__Passage shown__
We’re pushing the notion that sites should do “Federated Identity”; that those “Sign in with Facebook/Google/Twitter/whoever” badges you see everywhere are A Good Thing. And indeed they are. But it’s exposing a subtle problem.

Background · I spend a lot of time talking to people who are (in the jargon) “RPs”, where the initials stand for “Relying Party” and mean someone who relies on an Identity Provider (“IDP” in the jargon) to take care of login/logout.

It’s increasingly easy to set up Federated Login with an IDP, and as OpenID Connect stabilizes, there’ll be room for a real standards-based RP/IDP ecosystem. OpenID Connect is easy to implement for an RP; I know this because I’ve done it.

So What’s the Problem? · One thing I hear over and over, when I’m talking to RPs, is “How do I force re-authentication?” A bit of background is in order. The way being an RP works is that you do a browser redirect over to the IDP, in effect asking “Is this the person they say they are?” If you do this with Facebook or Google or whoever, and if the person is already logged in via that browser, most times the IDP will just come back and say “Yep, they’re authenticated” without pestering the user.

But some RPs want to make the IDP re-authenticate, that is to say make the person at the browser type in a password and maybe do the 2-factor thing too. Because they’re about to do something really meaningful, involving money or privacy or whatever. For example, I was recently talking to some people from a well-known newspaper that wanted to force re-auth when their journalists accessed the internal publishing system from outside the firewall.

__Data for analysis__
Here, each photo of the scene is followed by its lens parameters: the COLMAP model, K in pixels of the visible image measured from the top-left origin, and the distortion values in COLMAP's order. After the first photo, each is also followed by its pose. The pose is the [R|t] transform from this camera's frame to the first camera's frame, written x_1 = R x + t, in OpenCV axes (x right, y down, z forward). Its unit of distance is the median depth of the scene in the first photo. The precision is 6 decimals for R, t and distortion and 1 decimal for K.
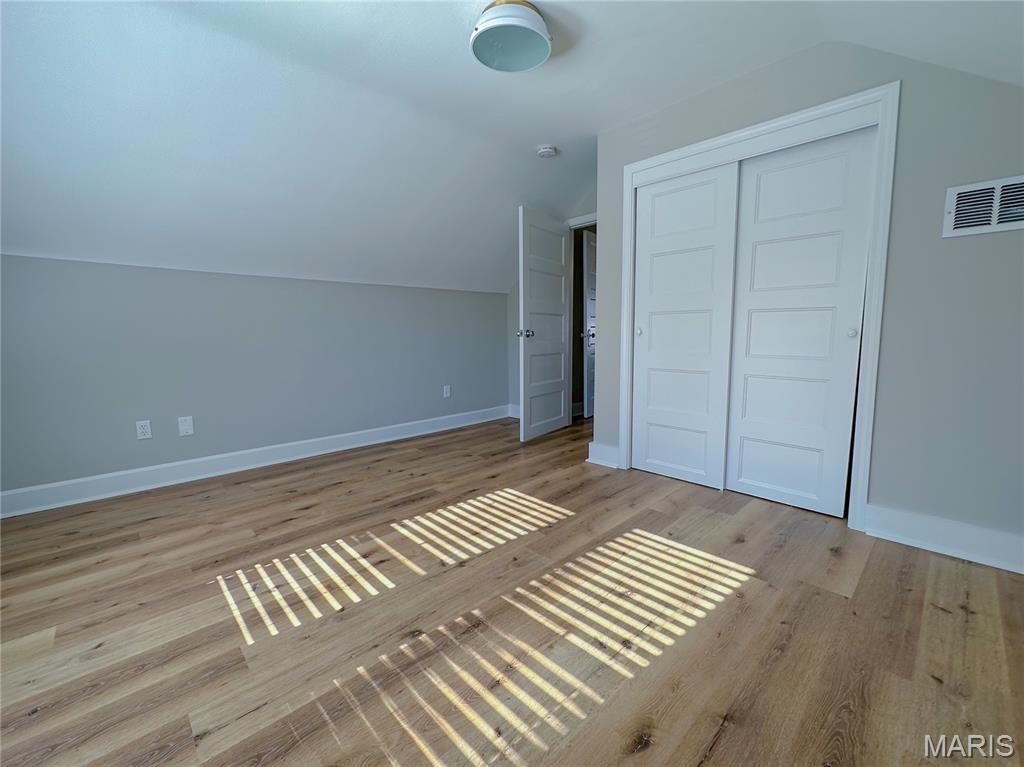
lens RADIAL K [[413.8, 0, 512.0], [0, 413.8, 383.5], [0, 0, 1]] dist [-0.002655, -0.000203]
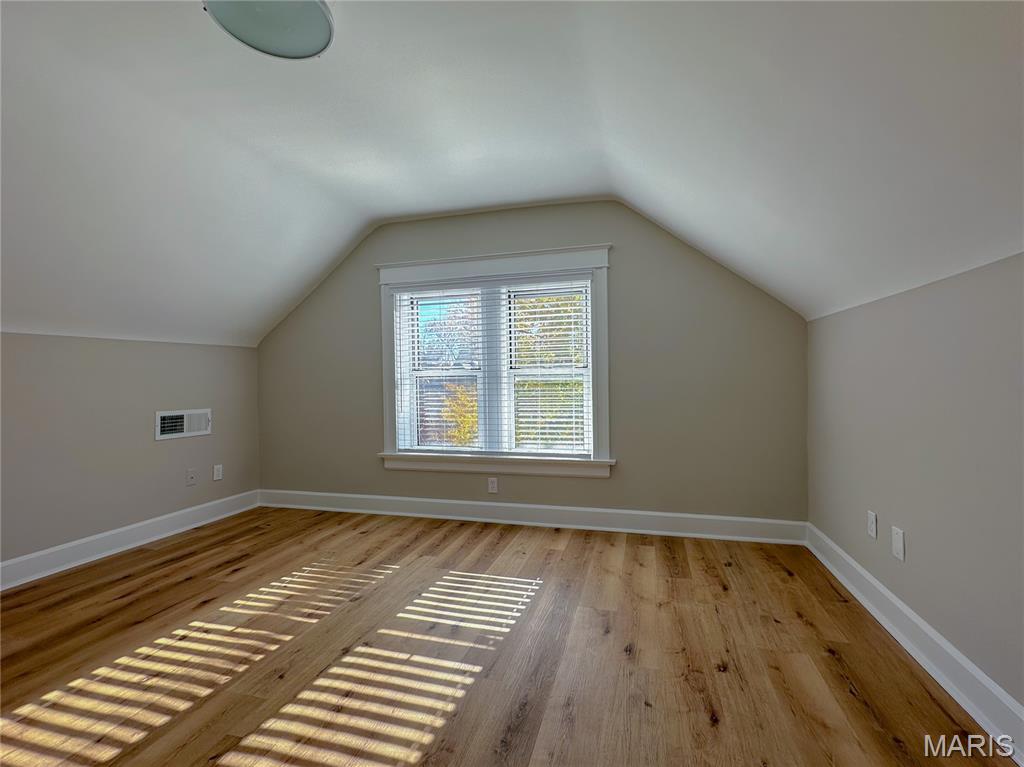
lens RADIAL K [[413.8, 0, 512.0], [0, 413.8, 383.5], [0, 0, 1]] dist [-0.002655, -0.000203]
pose [[-0.853754, 0.025215, -0.520065, 0.028557], [-0.041605, 0.992329, 0.116412, -0.280349], [0.519011, 0.121024, -0.846156, 1.850602]]
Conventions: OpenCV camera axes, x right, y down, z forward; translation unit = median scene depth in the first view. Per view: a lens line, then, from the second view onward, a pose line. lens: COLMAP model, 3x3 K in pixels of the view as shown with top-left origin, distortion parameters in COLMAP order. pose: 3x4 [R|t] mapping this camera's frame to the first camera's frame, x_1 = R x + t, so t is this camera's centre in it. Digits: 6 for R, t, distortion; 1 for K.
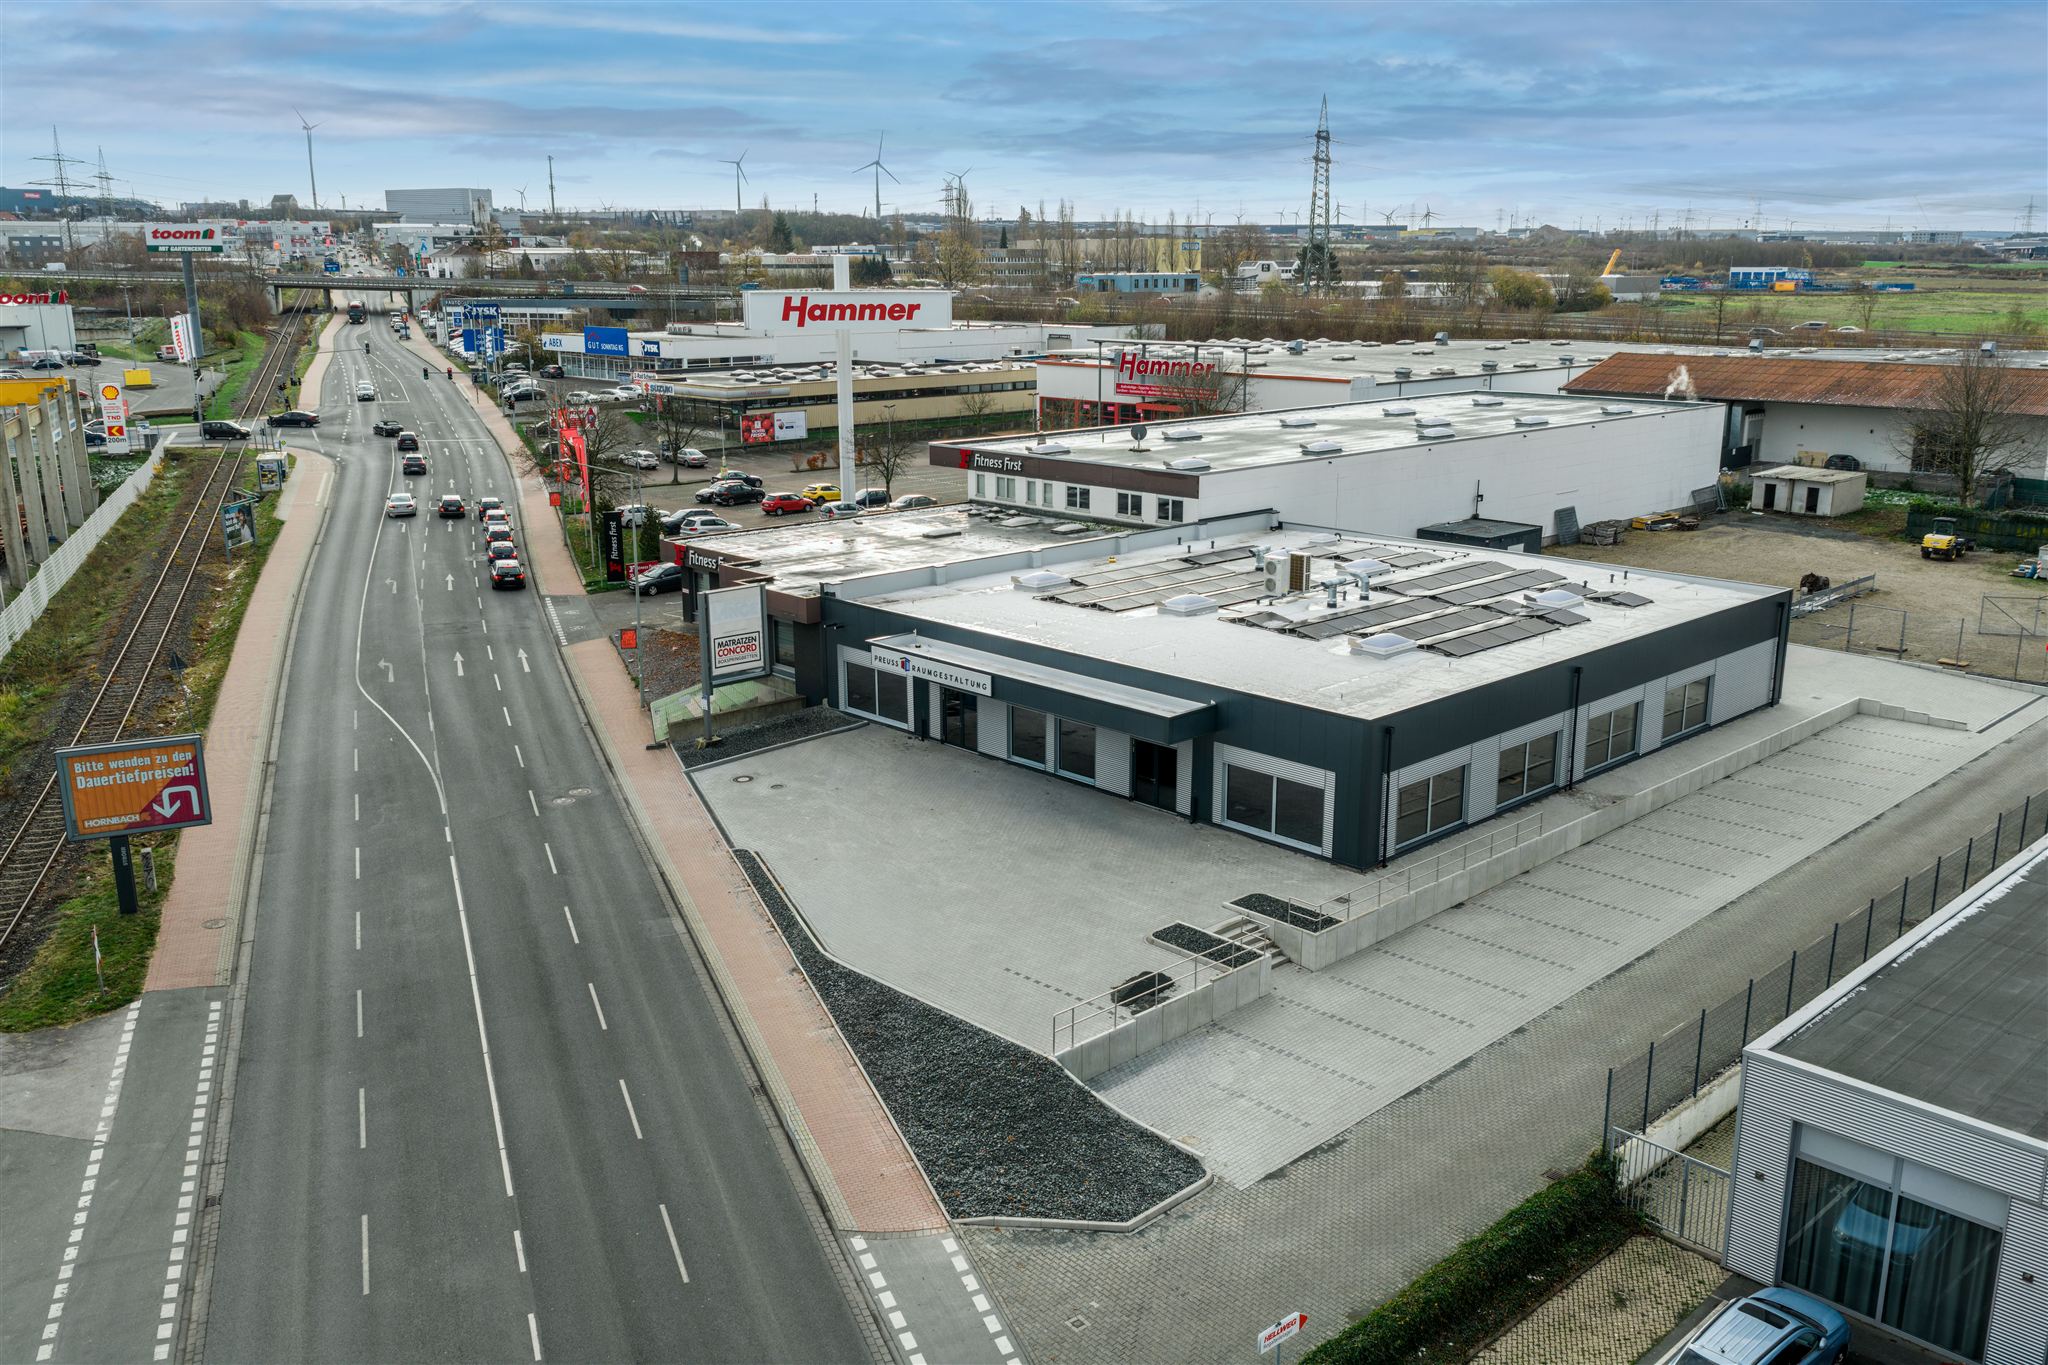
lens RADIAL K [[1694.6, 0, 1021.6], [0, 1694.6, 685.0], [0, 0, 1]] dist [0.029992, -0.037223]
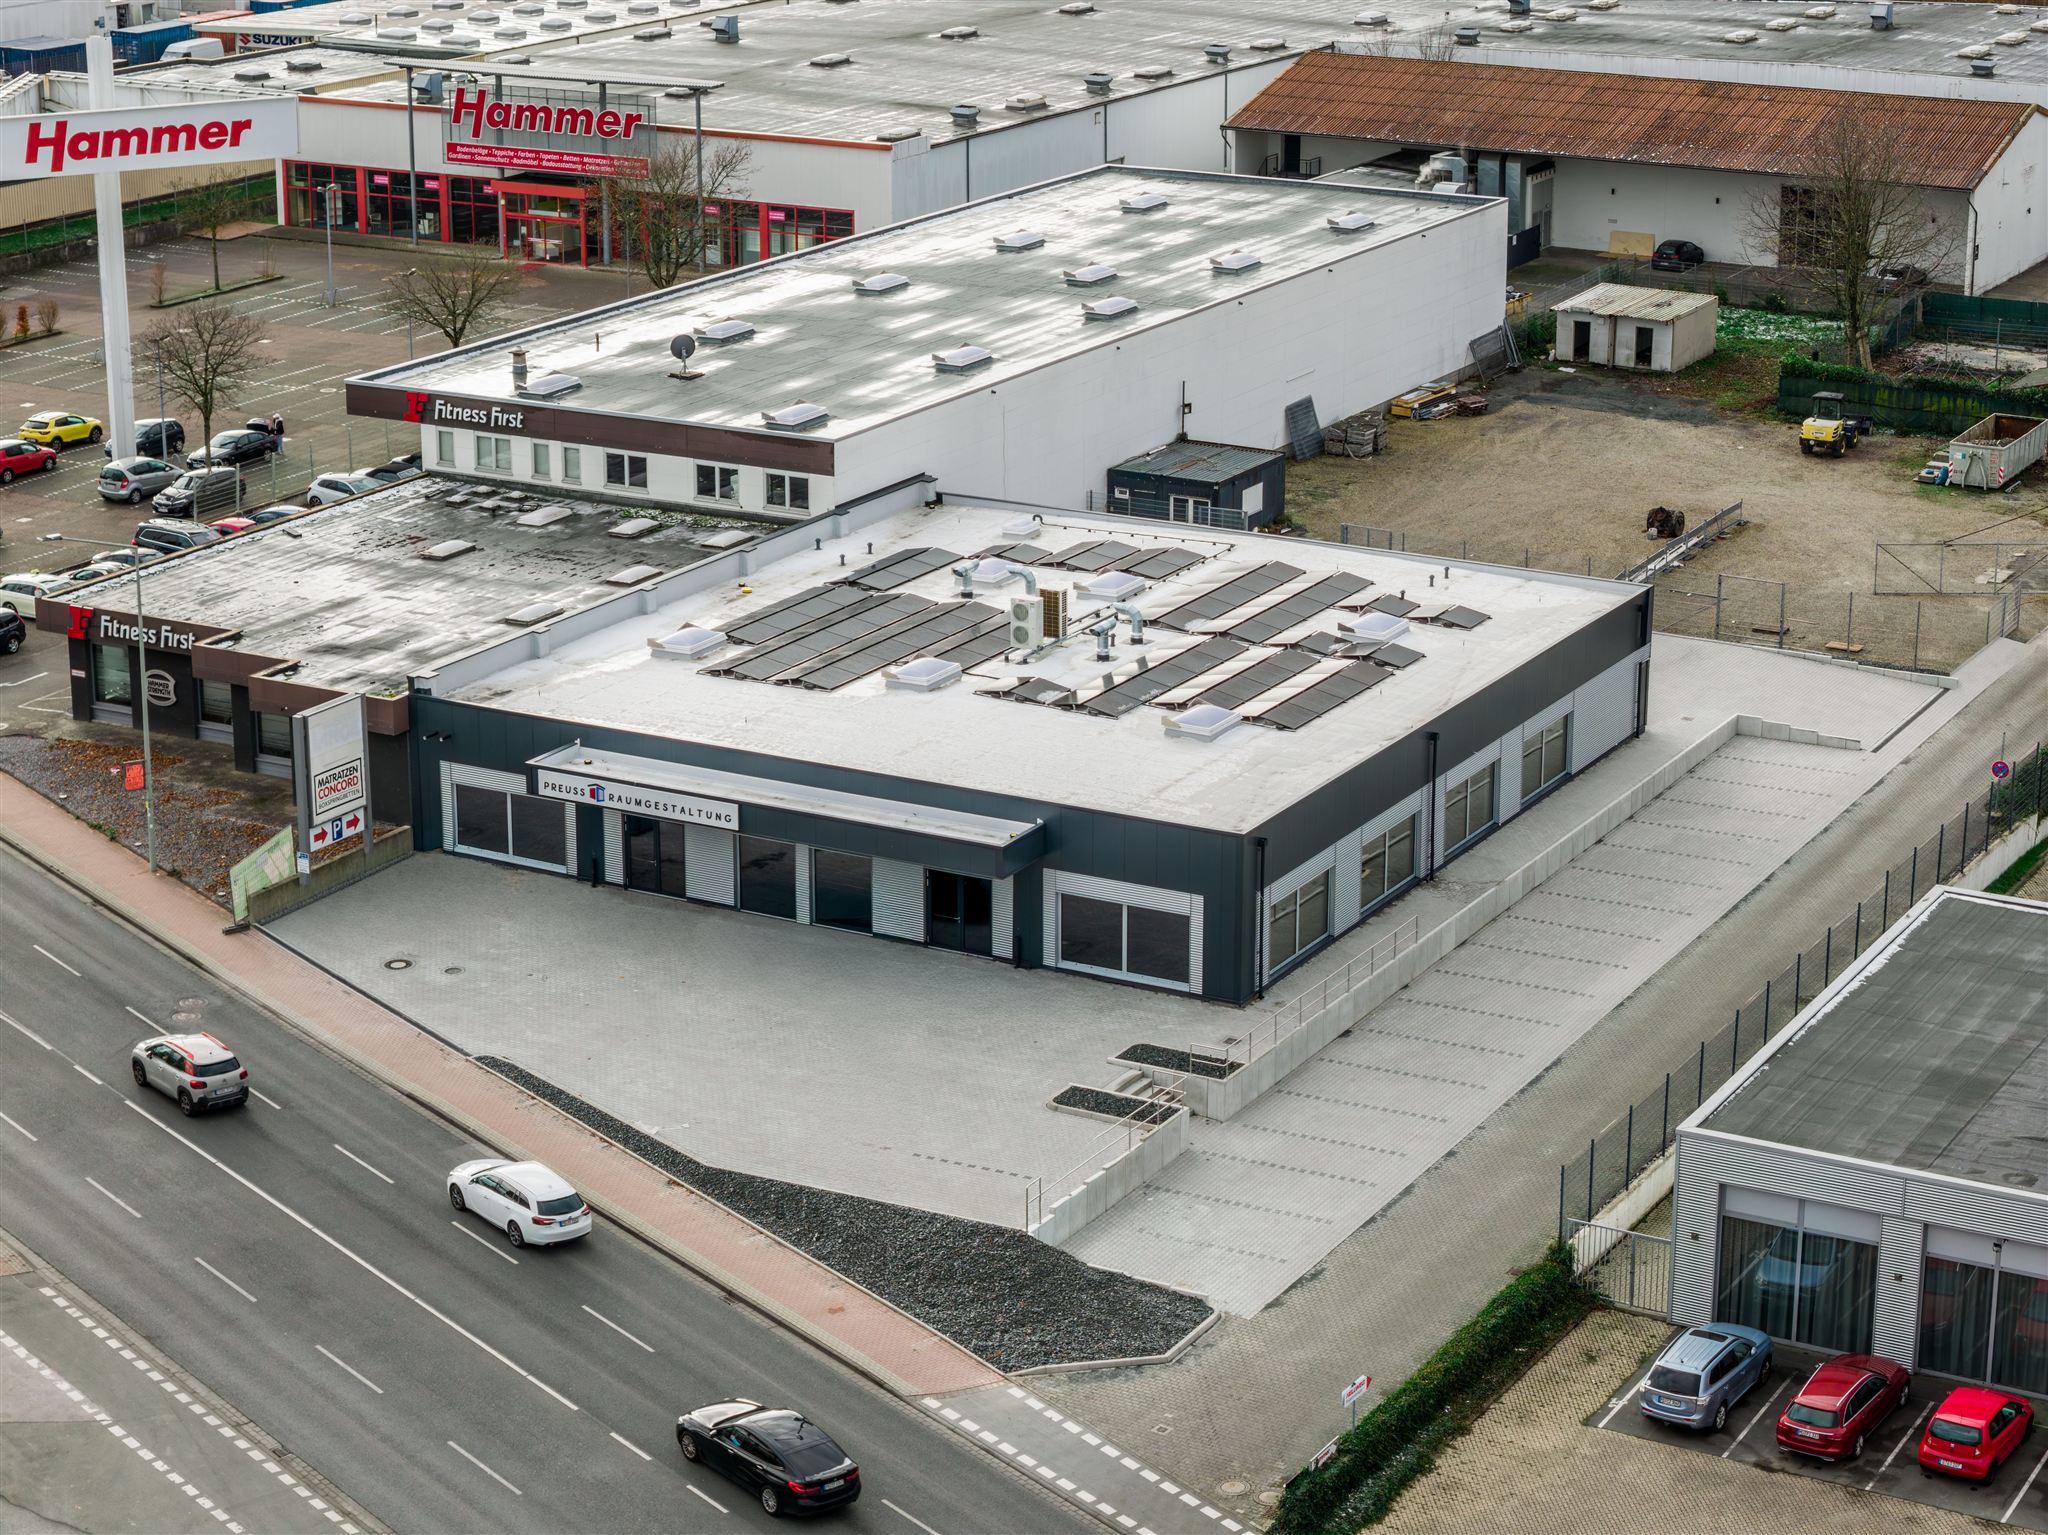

__Work instructions__
- A) In the federated identity passage, what do the initials "RP" stand for?
- B) In the federated identity passage, take everything from "Background · I" down to "I’ve done it." and write it out again, changing "jargon" to "lingo".

__Responses to the tasks__
- A) Relying Party

- B)
Background · I spend a lot of time talking to people who are (in the lingo) “RPs”, where the initials stand for “Relying Party” and mean someone who relies on an Identity Provider (“IDP” in the lingo) to take care of login/logout.

It’s increasingly easy to set up Federated Login with an IDP, and as OpenID Connect stabilizes, there’ll be room for a real standards-based RP/IDP ecosystem. OpenID Connect is easy to implement for an RP; I know this because I’ve done it.